The smaller banks have generally done a good job of marketing in their trade areas. Indeed, their success in embedding themselves in their communities should be the envy of every marketing professional. This is a significant competitive advantage that, for some reason, they’ve failed to exploit.
Many banks have been strangely, remiss in serving their customers in their major borrowing need : residential mortgages. The traditional community bank attitude, which still clings like a barnacle to the hull of small banking, is that “we don’t do that, we don’t know how to do it, and we don’t really want to do it. Go across the street to the S&L or mortgage company”.
When the Great Meltdown hit in 2008, thousands of mortgage brokers left the business, because the alternative and sub-prime products were no more. A second exodus came with the new restrictive consumer protection and documentation regs; for a lot of practitioners, robust regulation simply wasn’t fun. This did, however create a vacuum that was one of those business opportunities that come along every generation or two. Unaccountably, community banks, even those with mortgage departments, failed to take advantage of it. They were probably too mesmerized by watching the train wreck to think.
Those brokers that remain, unfortunately for bankers, are the cream of the crop. They’re competent, professional and ethical. The robust residential loan business being fed to the conduits by mortgage brokers is a major factor in big banking’s return to profitability.
Yet small banks, especially those in smaller communities or market areas, can beat the brokers hands down, if they choose to do so. Because of its market preeminence, a bank can, almost without trying, quickly become a mortgage broker on steroids.
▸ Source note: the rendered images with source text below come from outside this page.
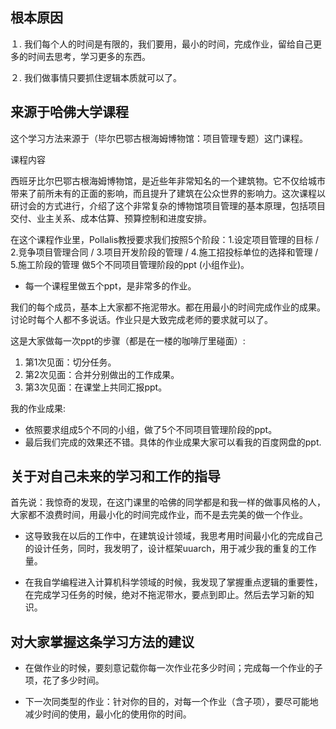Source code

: ## 根本原因

１. 我们每个人的时间是有限的，我们要用，最小的时间，完成作业，留给自己更多的时间去思考，学习更多的东西。

２. 我们做事情只要抓住逻辑本质就可以了。

## 来源于哈佛大学课程

这个学习方法来源于（毕尔巴鄂古根海姆博物馆：项目管理专题）这门课程。

课程内容

西班牙比尔巴鄂古根海姆博物馆，是近些年非常知名的一个建筑物。它不仅给城市带来了前所未有的正面的影响，而且提升了建筑在公众世界的影响力。这次课程以研讨会的方式进行，介绍了这个非常复杂的博物馆项目管理的基本原理，包括项目交付、业主关系、成本估算、预算控制和进度安排。

在这个课程作业里，Pollalis教授要求我们按照5个阶段：1.设定项目管理的目标 / 2.竞争项目管理合同 / 3.项目开发阶段的管理 / 4.施工招投标单位的选择和管理 / 5.施工阶段的管理 做5个不同项目管理阶段的ppt (小组作业)。

- 每一个课程里做五个ppt，是非常多的作业。

我们的每个成员，基本上大家都不拖泥带水。都在用最小的时间完成作业的成果。讨论时每个人都不多说话。作业只是大致完成老师的要求就可以了。

这是大家做每一次ppt的步骤（都是在一楼的咖啡厅里碰面）:

1. 第1次见面：切分任务。
2. 第2次见面：合并分别做出的工作成果。
3. 第3次见面：在课堂上共同汇报ppt。

我的作业成果:

- 依照要求组成5个不同的小组，做了5个不同项目管理阶段的ppt。
- 最后我们完成的效果还不错。具体的作业成果大家可以看我的百度网盘的ppt.


## 关于对自己未来的学习和工作的指导

首先说：我惊奇的发现，在这门课里的哈佛的同学都是和我一样的做事风格的人，大家都不浪费时间，用最小化的时间完成作业，而不是去完美的做一个作业。

- 这导致我在以后的工作中，在建筑设计领域，我思考用时间最小化的完成自己的设计任务，同时，我发明了，设计框架uuarch，用于减少我的重复的工作量。

- 在我自学编程进入计算机科学领域的时候，我发现了掌握重点逻辑的重要性，在完成学习任务的时候，绝对不拖泥带水，要点到即止。然后去学习新的知识。


## 对大家掌握这条学习方法的建议

- 在做作业的时候，要刻意记载你每一次作业花多少时间；完成每一个作业的子项，花了多少时间。
 
- 下一次同类型的作业：针对你的目的，对每一个作业（含子项），要尽可能地减少时间的使用，最小化的使用你的时间。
In addition to “Don’t want to”, and “Don’t know how to”, write down “Afraid to”. Compliance regs, as promulgated by the Consumer Financial Protection Bureau are scaring little banks out of their pants. On one hand, a somewhat puzzling reaction, since compliance has become the business of banking. Still, adding any more rules can be daunting. And, if you’re not afraid of the CFPB, you don’t understand the situation.
A good friend is the CEO of a community bank that’s profitable, growing, actively lending and with virtually no problem loans. It also brokers residential mortgages for its bank customers, so I thought it might be a good example of how to do it..
He addresses the compliance issue by not doing most of it. His bank brokers only to wholesalers that do all of the disclosures.
Are his customers nonplussed when their bank passes their mortgage app along to a wholesaler for funding? That question elicited a polite dumb question answer: “Why would they go across the street when they can get their money through their own bank?”
Is it worth the effort to get into the business? Well, there’s a simple way to find out. Just take the last 12 months of mortgage recordings in your market area and see how many loans your customers got from others. The results could be surprising, even shocking. Figure that you should be able to get a fairly high percentage of those deals. Multiply that number by the lender paid compensation offered by the wholesalers, and you know what may have been left on the table over the past year.
Finally, it’s ridiculously easy to crank up the activity. Many, if not most, small banks are under-utilizing staff right now, and the wholesale lenders love banks. They’ll kiss the proverbial ring for the community bank’s business.
Simply stated, banking is the business of making a profit on the movement of money. Why let somebody else make a profit on that movement, off of your customers, at your expense?